À quoi sert la Nation Métis si elle ne peut pas offrir et vivre sa souveraineté dans une vision nationale cohérente et politique à ces citoyens partout au Canada ? Si elle ne sert pas à discuter des changements climatiques, de l’aménagement urbain, de l’utilisation des ressources naturelles, de l’agriculture de sa langue de sa culture de son histoire de son avenir politique de son éducation et de ses anciens ? Est-ce que la Nation Métis n’aspire plus désormais qu’à recevoir des services gouvernementaux plutôt que de se bâtir selon des principes d'auto détermination et de gouvernance ?

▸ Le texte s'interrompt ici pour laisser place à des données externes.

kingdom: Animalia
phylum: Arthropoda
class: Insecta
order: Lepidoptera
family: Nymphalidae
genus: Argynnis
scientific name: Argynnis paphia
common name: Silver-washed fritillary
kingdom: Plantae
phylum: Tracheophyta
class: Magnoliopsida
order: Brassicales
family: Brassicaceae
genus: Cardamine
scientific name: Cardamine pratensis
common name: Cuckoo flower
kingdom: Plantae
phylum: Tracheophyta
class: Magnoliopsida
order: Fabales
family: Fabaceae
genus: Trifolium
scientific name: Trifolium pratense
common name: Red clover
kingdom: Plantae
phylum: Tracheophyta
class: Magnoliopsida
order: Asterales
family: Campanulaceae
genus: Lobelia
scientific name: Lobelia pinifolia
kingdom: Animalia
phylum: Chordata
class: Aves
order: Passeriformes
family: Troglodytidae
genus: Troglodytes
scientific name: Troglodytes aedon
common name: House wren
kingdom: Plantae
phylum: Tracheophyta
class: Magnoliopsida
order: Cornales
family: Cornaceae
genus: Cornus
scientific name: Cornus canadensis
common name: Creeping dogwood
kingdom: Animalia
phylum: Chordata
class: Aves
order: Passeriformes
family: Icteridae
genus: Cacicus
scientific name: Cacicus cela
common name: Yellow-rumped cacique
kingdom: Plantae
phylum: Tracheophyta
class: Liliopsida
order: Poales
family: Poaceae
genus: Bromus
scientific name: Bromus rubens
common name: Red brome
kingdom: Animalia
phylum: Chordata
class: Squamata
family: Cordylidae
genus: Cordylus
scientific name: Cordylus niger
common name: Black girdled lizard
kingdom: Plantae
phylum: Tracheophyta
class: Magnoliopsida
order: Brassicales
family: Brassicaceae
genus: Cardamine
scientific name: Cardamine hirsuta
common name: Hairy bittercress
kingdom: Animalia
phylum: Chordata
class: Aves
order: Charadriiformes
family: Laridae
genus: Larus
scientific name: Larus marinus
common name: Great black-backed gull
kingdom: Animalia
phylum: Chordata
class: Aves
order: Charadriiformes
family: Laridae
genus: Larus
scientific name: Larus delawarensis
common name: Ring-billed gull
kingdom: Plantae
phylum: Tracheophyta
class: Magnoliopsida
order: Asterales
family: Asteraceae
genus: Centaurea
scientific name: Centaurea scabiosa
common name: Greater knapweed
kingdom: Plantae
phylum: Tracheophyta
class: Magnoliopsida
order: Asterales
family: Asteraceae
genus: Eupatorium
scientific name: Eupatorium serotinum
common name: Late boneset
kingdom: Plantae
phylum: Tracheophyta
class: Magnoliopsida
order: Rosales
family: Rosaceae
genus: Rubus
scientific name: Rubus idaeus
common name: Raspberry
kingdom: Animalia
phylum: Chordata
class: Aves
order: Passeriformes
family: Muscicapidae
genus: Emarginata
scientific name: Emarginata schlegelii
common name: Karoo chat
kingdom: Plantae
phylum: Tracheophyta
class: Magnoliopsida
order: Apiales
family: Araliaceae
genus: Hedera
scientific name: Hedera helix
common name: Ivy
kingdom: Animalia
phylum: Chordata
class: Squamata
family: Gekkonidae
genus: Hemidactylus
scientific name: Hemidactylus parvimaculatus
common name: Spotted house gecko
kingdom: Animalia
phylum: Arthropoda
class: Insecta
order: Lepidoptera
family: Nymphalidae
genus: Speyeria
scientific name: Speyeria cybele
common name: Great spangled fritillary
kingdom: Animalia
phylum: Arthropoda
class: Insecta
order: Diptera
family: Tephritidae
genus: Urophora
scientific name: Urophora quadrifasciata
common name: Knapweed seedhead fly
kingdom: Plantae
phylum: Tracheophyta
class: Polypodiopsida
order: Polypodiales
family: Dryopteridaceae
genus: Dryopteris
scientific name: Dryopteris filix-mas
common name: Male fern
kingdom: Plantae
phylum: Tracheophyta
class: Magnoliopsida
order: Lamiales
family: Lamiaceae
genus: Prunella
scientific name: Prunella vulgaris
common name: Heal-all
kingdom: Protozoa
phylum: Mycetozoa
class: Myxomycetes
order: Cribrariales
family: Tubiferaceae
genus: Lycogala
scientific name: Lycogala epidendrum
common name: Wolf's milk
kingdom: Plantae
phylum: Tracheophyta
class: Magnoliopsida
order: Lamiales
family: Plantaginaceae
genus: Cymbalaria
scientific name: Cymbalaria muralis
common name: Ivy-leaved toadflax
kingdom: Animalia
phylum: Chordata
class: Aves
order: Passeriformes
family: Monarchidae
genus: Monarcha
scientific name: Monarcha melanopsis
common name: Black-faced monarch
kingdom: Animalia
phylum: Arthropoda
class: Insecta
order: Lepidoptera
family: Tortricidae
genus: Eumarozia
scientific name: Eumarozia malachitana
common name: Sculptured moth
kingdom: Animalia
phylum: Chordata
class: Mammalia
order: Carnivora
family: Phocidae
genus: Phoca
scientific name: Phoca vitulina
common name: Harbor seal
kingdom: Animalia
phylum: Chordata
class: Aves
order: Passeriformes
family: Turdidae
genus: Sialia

L’obsession des droits aborigènes et la limitation territoriale à involontairement fait oublier la totalité du peuple Métis et si nous ne donnons pas à la Nation Métis des projets plus substantiels que des projets sans la fierté Métis et de tout ce qui composent cette fierté en utilisant et promouvant sa langue et sa culture avec distinction, alors cette Nation Métis mourra à petit feu pour devenir une Nation corporative de services .

Peut-être que le Métis National Council n’a plus l’énergie d’élargir ses luttes et d’innover dans son projet d’autodétermination, c’est son droit, mais si c’est le cas, qu’elle ait le courage de se poser la question: à quoi ça sert donc la Nation Métis et a qui appartient cette Nation Métis d'un bout à l'autre du Canada?

Il est peut être temps de refondre toutes ces Nations Métis dans une grande et chaleureuse Nation Métis au Canada avec de nouveaux horizons basés sur une vision plus culturelle et linguistique plutôt que corporative avec une définition territoriale plus large et plus représentative que celle qui la limite qu'a l'exclusivité du territoire de la rivière rouge.

Avis a ceux qui veulent prendre la place ou remplacer ceux qui dirigent les Nations Métis au Canada. Les Métis au Québec par contre ce sont toujours considérés comme faisant parti de la Nation Métis au Québec plutôt que du Québec envisageant qu' il existe qu'une seule Nation Métis au Canada.